J C Penney released its latest earnings report before opening bell this morning, posting adjusted losses of 5 cents per share on $2.92 billion in sales. Analysts had been expecting losses of 14 cents per share on $2.92 billion in revenue for the second quarter. In the year-ago quarter, the department store chain posted $2.88 billion in sales and adjusted losses of 40 cents per share.
J C Penney comparable sales in line with estimates
GAAP losses improved to 18 cents per share from 38 cents in last year’s second quarter, while EBITDA improved 59% to $229 million. Adjusted EBITDA increased 69% to $233 million.. Comparable store sales increased 2.2%, which was in line with what Wall Street was expecting. The company said Sephora, Home, and Footwear and Handbags were the best-performing segments. The Ohio Valley and Pacific regions were the best-performing geographical areas for J C Penney.
“We are excited about the initiatives we have in place to drive incremental growth in the back half of the year with our appliance rollouts, new Sephora locations, center core refreshes, in-store .com fulfillment and our chain wide rollout of buy online, pick up in store same day,” J C Penney Chairman and CEO Marvin Ellison said in a statement. “These and other initiatives reinforce our confidence in our ability to achieve $1 billion in EBITDA for 2016.”

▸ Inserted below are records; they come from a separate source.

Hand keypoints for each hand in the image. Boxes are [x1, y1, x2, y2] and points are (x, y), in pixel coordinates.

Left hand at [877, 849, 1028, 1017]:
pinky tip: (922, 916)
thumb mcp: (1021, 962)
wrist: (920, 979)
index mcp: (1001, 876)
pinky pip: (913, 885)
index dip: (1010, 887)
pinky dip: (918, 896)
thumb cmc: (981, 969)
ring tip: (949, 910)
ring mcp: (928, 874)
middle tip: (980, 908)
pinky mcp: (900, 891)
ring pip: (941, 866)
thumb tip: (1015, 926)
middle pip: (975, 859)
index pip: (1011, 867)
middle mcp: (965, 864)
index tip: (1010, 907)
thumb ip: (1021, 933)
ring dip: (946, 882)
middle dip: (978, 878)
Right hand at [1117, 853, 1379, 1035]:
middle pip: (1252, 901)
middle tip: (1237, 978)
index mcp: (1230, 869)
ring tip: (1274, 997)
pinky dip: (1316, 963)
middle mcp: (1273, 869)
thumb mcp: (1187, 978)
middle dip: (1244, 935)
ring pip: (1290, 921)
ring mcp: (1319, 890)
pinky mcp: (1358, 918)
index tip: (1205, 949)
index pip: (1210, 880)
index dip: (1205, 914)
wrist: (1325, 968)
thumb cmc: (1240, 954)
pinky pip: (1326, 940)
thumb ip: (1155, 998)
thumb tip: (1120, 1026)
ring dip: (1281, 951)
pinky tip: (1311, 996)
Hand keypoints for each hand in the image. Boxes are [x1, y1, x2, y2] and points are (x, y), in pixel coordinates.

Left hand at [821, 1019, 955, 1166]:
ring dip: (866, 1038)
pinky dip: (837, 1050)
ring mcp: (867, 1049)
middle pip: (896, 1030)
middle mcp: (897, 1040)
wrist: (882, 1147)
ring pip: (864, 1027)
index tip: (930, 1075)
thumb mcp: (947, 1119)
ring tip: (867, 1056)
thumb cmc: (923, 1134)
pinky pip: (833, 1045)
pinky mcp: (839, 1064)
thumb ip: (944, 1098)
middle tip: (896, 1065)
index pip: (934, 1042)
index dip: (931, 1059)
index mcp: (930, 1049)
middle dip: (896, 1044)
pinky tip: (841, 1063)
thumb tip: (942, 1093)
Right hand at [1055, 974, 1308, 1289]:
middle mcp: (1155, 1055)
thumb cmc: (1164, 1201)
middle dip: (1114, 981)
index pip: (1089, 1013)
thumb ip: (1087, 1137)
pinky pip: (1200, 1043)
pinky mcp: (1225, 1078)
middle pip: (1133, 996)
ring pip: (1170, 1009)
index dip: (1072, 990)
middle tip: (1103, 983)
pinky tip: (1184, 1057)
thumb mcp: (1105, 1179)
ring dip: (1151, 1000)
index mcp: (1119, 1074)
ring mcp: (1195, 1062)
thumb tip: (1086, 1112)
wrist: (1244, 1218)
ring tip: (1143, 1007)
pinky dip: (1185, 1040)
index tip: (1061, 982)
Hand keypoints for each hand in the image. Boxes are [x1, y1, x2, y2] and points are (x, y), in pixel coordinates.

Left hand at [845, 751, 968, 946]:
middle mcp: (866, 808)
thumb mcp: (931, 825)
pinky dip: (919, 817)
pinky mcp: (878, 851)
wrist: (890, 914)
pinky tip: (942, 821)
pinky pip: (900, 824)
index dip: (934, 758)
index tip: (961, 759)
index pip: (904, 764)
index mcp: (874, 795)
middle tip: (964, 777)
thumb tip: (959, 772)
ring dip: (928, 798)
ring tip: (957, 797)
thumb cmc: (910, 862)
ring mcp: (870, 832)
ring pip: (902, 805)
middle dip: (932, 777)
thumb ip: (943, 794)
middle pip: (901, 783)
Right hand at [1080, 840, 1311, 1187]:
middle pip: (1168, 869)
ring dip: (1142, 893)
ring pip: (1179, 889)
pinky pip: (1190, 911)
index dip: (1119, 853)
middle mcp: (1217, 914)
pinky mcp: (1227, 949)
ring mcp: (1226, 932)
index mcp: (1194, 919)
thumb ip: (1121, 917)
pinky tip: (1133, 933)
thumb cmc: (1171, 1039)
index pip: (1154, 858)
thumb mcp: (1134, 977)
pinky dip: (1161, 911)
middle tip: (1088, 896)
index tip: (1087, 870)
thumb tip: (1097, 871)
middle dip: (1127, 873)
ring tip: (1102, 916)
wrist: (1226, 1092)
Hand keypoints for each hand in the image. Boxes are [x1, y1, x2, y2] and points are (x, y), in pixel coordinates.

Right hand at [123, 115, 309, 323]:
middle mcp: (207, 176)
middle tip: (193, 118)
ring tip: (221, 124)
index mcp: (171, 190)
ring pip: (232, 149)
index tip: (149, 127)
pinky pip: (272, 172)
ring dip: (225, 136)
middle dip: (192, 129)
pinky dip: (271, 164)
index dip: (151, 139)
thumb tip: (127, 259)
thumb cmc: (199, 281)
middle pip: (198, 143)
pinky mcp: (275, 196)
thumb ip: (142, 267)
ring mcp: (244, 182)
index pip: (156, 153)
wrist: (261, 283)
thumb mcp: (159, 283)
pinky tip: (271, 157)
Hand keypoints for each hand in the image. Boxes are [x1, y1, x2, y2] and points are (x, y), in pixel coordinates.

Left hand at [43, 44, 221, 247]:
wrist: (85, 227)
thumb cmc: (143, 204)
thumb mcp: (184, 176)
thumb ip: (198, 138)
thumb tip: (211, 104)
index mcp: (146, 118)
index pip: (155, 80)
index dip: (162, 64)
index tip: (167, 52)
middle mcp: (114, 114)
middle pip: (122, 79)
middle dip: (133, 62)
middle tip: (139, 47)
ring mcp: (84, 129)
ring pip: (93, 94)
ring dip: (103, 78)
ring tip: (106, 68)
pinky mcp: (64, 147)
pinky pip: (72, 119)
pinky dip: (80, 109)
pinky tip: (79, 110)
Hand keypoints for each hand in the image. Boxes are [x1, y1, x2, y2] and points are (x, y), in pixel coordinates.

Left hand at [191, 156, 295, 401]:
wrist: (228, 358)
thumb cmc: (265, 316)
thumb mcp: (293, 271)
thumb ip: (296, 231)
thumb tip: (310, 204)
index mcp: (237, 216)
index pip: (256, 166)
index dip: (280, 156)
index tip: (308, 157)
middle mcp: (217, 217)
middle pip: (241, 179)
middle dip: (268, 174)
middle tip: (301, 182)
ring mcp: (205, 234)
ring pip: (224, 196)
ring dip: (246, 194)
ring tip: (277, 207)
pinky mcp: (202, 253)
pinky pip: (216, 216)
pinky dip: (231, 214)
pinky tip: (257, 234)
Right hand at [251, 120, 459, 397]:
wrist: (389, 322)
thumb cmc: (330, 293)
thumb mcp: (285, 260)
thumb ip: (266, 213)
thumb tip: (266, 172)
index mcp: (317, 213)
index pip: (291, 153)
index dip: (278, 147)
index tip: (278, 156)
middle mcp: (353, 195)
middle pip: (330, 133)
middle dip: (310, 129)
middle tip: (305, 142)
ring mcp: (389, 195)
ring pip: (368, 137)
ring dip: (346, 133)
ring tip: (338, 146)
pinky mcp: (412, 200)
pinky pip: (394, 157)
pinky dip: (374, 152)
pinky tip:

J C Penney reaffirms full-year outlook
J C Penney reaffirmed its full-year guidance for a 3% to 4% increase in comparable store sales and $1 billion in EBITDA. The department store chain still expects adjusted earnings per share to be positive this year and an improvement in free cash flow.
Shares of J C Penney surged in premarket trading this morning just before the company released its results, with the stock climbing by more than 5%. The stock quickly reversed course after the earnings results were released, shifting into the red. Shares dipped by as much as 2.41% to $9.70 as investors sold on the news. J C Penney shares were the most actively-traded stock in premarket trading this morning, according to MarketWatch.